At midnight, four hours after the early duet program ended, a small hard-core audience gathered at outside the St. Marks gate. The group was primarily made up of acolytes who had been following Eiko’s solos all month, but also included a few newcomers who were reminders of the uncertainties of entering Eiko’s world for the first time (the awkwardness of where to stand, whether to look into her eyes, whether you really should take the flower she seemed to be offering.)

Our guide slowly walked us around the tall iron fence along Second Avenue, and into the 11th St. side of St. Mark’s – not surprisingly, the final “place” for Eiko’s solo was the church itself. As we glanced to the left on our walk, she had begun her dance in the churchyard, a wraith among the old graves and old trees. In the cold, in her ragged white kimono and geta, she was especially vulnerable and ghostly.

She opened the back door of the church, and led us to the Parish Hall, where her familiar red river of silk cloth cut the room in half.
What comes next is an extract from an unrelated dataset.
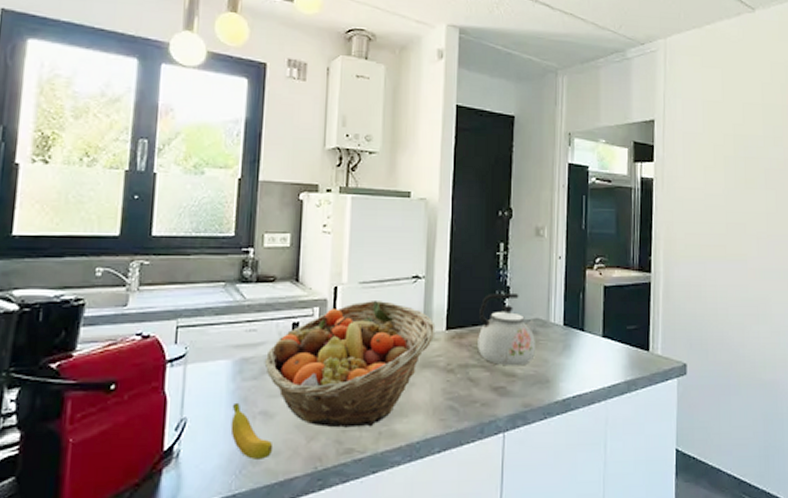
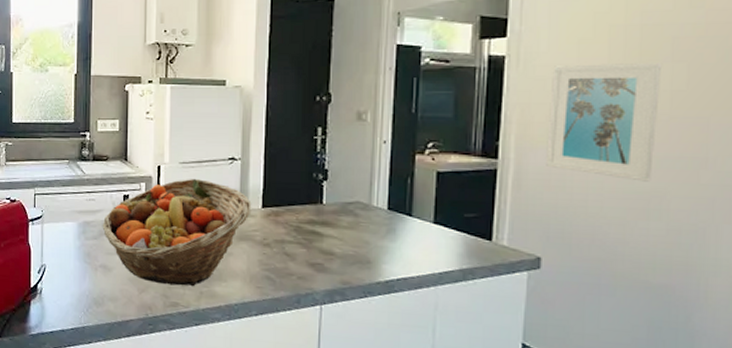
banana: present [230,402,274,460] -> none [78,256,112,303]
kettle: present [478,294,538,366] -> none [294,176,359,246]
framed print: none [686,188,760,291] -> present [546,63,661,182]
Moving back and forth, skirting the room’s edges, Eiko searched, her arms reached up and her eyes peering and pained, often looking deeply into ours. Then she wriggled between us through the door that led to the sanctuary, which was set with chairs for the Church’s Sunday prayer service, a lectern and low tables also ready. On one of the tables was Eiko’s large water bowl, her own holy chalice. In the back of the room was a large vase of white chrysanthemums. Each of these iconic elements seemed entirely in keeping not only with Eiko’s solo, but also with a service of worship here in St. Mark’s Church. Her movement has been a kind of meditation throughout; here, it found a gentle home.
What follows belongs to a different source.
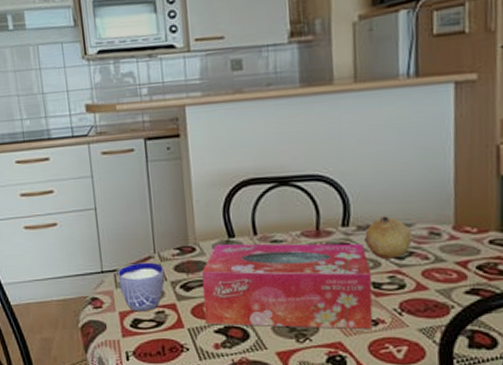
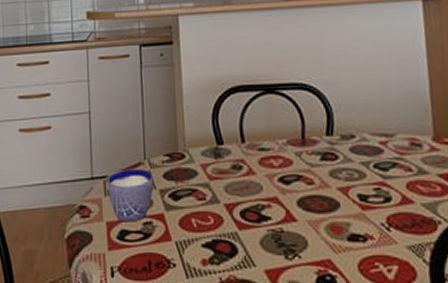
tissue box: present [201,243,373,330] -> none [190,150,362,247]
fruit: present [364,216,413,259] -> none [348,126,395,170]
We followed her now familiar wandering, filled with pauses, huddling and moaning. She took the large sheaf of flowers, and frantically pulled the petals off with her mouth, spewing them around the floor of the Church’s entryway, and making a final offering of flowers to a few in the audience. As she ended the dance – and this long series -- Eiko faced the front door of St. Mark’s Church, paused, and bowed deeply, murmuring a soft “Thank you.” Among her many lessons, here she was, graciously teaching us how to say goodbye.